Directions:
Can you copy every line of text in the rows below word for word, leaving the pictures out of your answer?

(Collected data)

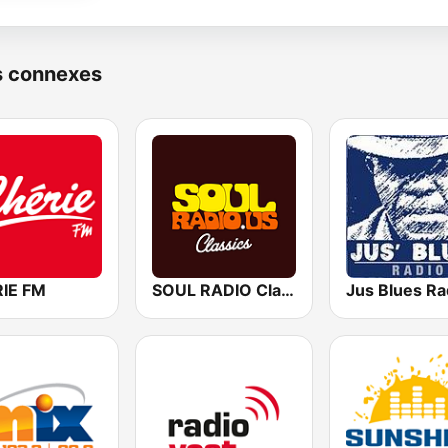
s connexes
IE FM
SOUL RADIO Classics
Jus Blues Ra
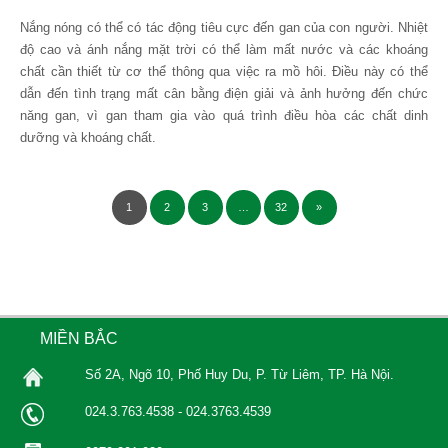
Nắng nóng có thể có tác động tiêu cực đến gan của con người. Nhiệt
độ cao và ánh nắng mặt trời có thể làm mất nước và các khoáng
chất cần thiết từ cơ thể thông qua việc ra mồ hôi. Điều này có thể
dẫn đến tình trạng mất cân bằng điện giải và ảnh hưởng đến chức
năng gan, vì gan tham gia vào quá trình điều hòa các chất dinh
dưỡng và khoáng chất.
1
2
3
…
32
»
MIỀN BẮC
Số 2A, Ngõ 10, Phố Huy Du, P. Từ Liêm, TP. Hà Nội.
024.3.763.4538 - 024.3763.4539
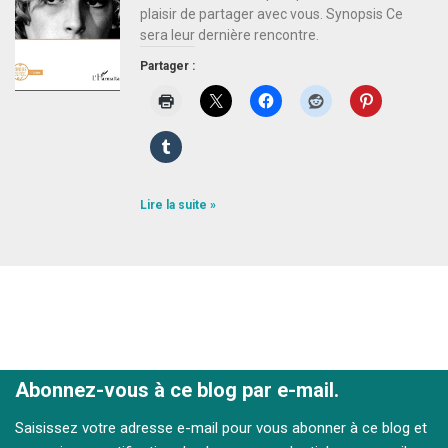
plaisir de partager avec vous. Synopsis Ce
sera leur dernière rencontre.
Partager :
Lire la suite »
Abonnez-vous à ce blog par e-mail.
Saisissez votre adresse e-mail pour vous abonner à ce blog et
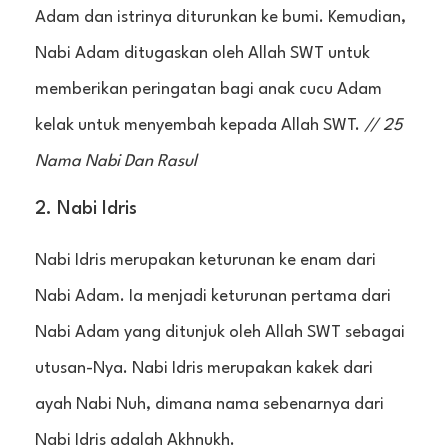
Adam dan istrinya diturunkan ke bumi. Kemudian,
Nabi Adam ditugaskan oleh Allah SWT untuk
memberikan peringatan bagi anak cucu Adam
kelak untuk menyembah kepada Allah SWT.
// 25
Nama Nabi Dan Rasul
2. Nabi Idris
Nabi Idris merupakan keturunan ke enam dari
Nabi Adam. Ia menjadi keturunan pertama dari
Nabi Adam yang ditunjuk oleh Allah SWT sebagai
utusan-Nya. Nabi Idris merupakan kakek dari
ayah Nabi Nuh, dimana nama sebenarnya dari
Nabi Idris adalah Akhnukh.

Answer box:
s connexes
IE FM
SOUL RADIO Classics
Jus Blues Ra
Nắng nóng có thể có tác động tiêu cực đến gan của con người. Nhiệt
độ cao và ánh nắng mặt trời có thể làm mất nước và các khoáng
chất cần thiết từ cơ thể thông qua việc ra mồ hôi. Điều này có thể
dẫn đến tình trạng mất cân bằng điện giải và ảnh hưởng đến chức
năng gan, vì gan tham gia vào quá trình điều hòa các chất dinh
dưỡng và khoáng chất.
1
2
3
…
32
»
MIỀN BẮC
Số 2A, Ngõ 10, Phố Huy Du, P. Từ Liêm, TP. Hà Nội.
024.3.763.4538 - 024.3763.4539
plaisir de partager avec vous. Synopsis Ce
sera leur dernière rencontre.
Partager :
Lire la suite »
Abonnez-vous à ce blog par e-mail.
Saisissez votre adresse e-mail pour vous abonner à ce blog et
Adam dan istrinya diturunkan ke bumi. Kemudian,
Nabi Adam ditugaskan oleh Allah SWT untuk
memberikan peringatan bagi anak cucu Adam
kelak untuk menyembah kepada Allah SWT.
// 25
Nama Nabi Dan Rasul
2. Nabi Idris
Nabi Idris merupakan keturunan ke enam dari
Nabi Adam. Ia menjadi keturunan pertama dari
Nabi Adam yang ditunjuk oleh Allah SWT sebagai
utusan-Nya. Nabi Idris merupakan kakek dari
ayah Nabi Nuh, dimana nama sebenarnya dari
Nabi Idris adalah Akhnukh.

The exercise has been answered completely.